Top of Text for analysis

Hacker News new | past | comments | ask | show | jobs | submit login
RustPython: A Python Interpreter Written in Rust (github.com/rustpython)
196 points by bovem 42 days ago | hide | past | favorite | 70 comments



I don't understand how it's possible that we just randomly come across a project that just casually implements a Python interpreter in Rust. Don't these things take a massive amount of effort? Wouldn't this be making waves much earlier in its development process?

I feel the same way about Ruff, for example. One day it was "black all the things" and the next it's "btw we just reimplemented the entire Python formatting/linting ecosystem in Rust, and it's 100x faster, no biggie".

What's happening? Is it just so much easier to write stuff in Rust that projects like these pop out of people's heads, fully-formed? It boggles the mind.


For me the "uv" manager has changed my Python experience because: (1) it has a correct resolver whereas "pip" certainly doesn't and I'm not sure about poetry, (2) it is crazy fast, (3) "uv" is just a binary which I can pip into my system.

(3) is important because if it was written in Javascript or Java or Python or .NET or many other languages I'd have to learn something about the runtimes of those environment to get it working. If it was written in Python it would have to deal with the bootstrapping problem that it ought to have it's own Python installation separate from the one that it is manipulating so it can't have conflicts with that environment. (e.g. how many times have I busted my poetry?) I can use "uv" or "ruff" without learning anything about Rust!

Bottom of Text for analysis
Top of Information given

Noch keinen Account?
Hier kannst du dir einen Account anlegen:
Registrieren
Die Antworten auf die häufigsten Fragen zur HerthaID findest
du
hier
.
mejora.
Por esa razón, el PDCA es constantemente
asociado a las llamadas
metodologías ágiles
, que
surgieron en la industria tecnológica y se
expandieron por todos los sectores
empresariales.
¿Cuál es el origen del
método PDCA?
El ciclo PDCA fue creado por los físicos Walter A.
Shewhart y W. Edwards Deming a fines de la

Bottom of Information given
Top of Information given

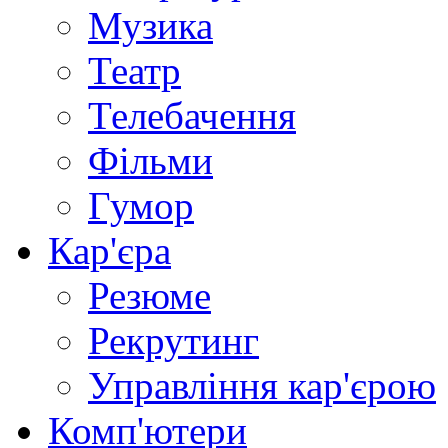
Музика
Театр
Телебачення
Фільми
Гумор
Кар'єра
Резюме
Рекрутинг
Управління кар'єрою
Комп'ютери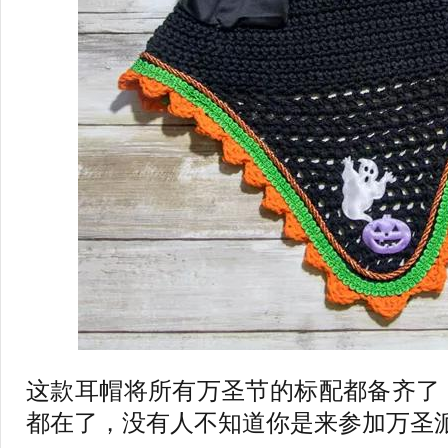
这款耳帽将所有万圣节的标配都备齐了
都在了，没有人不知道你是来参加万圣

Bottom of Information given

▸ **Brief**
Revise the RustPython discussion between "(3) is important" and "anything about Rust!", inclusive, replacing "Javascript" with "TypeScript". These records have no connection to the text.

▸ **Expected answer**
(3) is important because if it was written in TypeScript or Java or Python or .NET or many other languages I'd have to learn something about the runtimes of those environment to get it working. If it was written in Python it would have to deal with the bootstrapping problem that it ought to have it's own Python installation separate from the one that it is manipulating so it can't have conflicts with that environment. (e.g. how many times have I busted my poetry?) I can use "uv" or "ruff" without learning anything about Rust!